We Come as Friends, Hubert Sauper (France/Austria, 2013)

South Sudan may have declared its independence in 2011, but that hasn’t kept outside forces from staking their claims in the world’s newest country. A Chinese oil company is exploiting the natural resources, sapping 300,000 barrels a day from the ground and contaminating the equally precious drinking water in the process. Meanwhile, American missionaries are exerting their religious influence, offering education in exchange for compliance with their notions of propriety.

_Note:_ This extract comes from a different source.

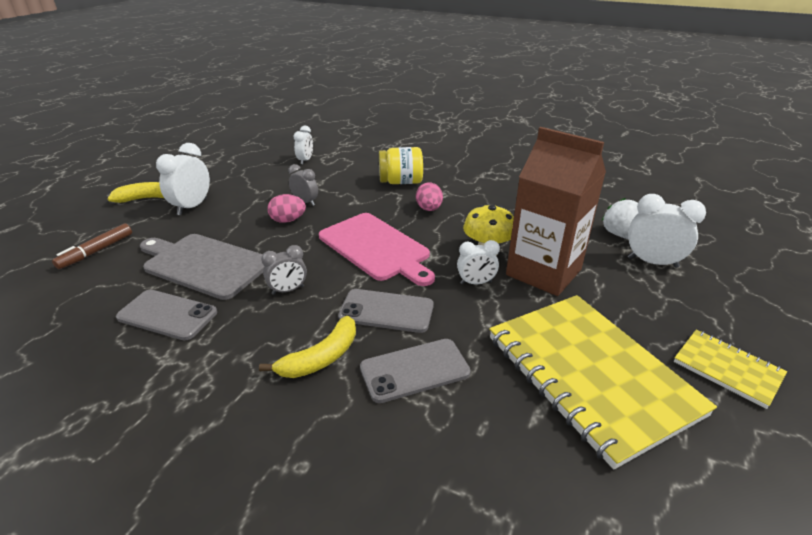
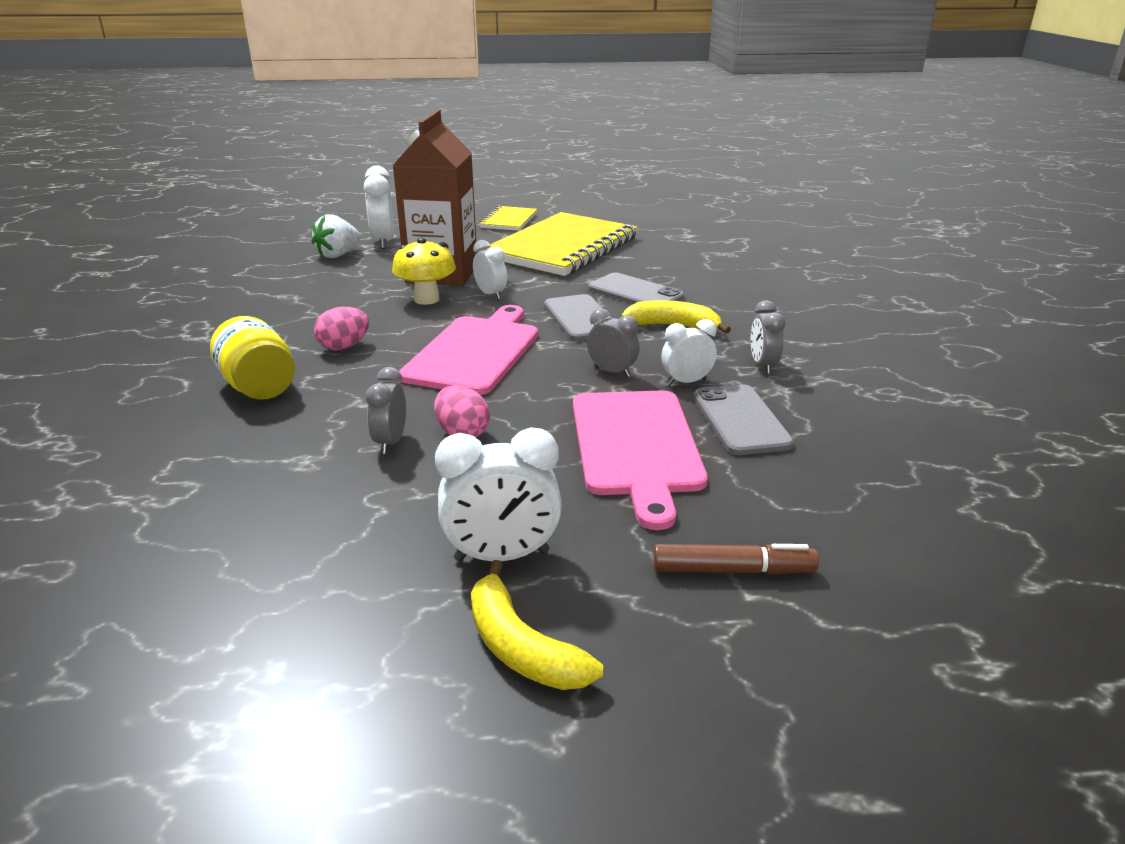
camera: 120 degrees left, 5 degrees down
(203, 371) = (763, 365): none -> grey clock
(204, 264) = (636, 446): grey cutting board -> pink cutting board
(305, 160) = (187, 518): white clock -> white clock (686, 382)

Having liberated themselves from the devil they knew—Sudan President Omar al-Bashir, charged with genocide in Darfur—these embattled people now find themselves confronted by a new breed of predatory adversary that’s eager to reap financial gains while turning a blind eye to the human cost of neocolonialism. An uncompromising documentarian, Hubert Sauper collected a much-deserved Special Jury Prize for “Cinematic Bravery” at January’s Sundance Film Festival. Crossing South Sudan in an aircraft he constructed himself, Sauper captures staggering images of the fledgling nation while simultaneously achieving a remarkable intimacy with its people. While on the ground in this unstable region, he poses the direct, difficult questions that need to be asked and frequently receives harrowing answers. His previous film, Darwin’s Nightmare(2004), earned him death threats. The unflinching We Come as Friends should prove no less incendiary.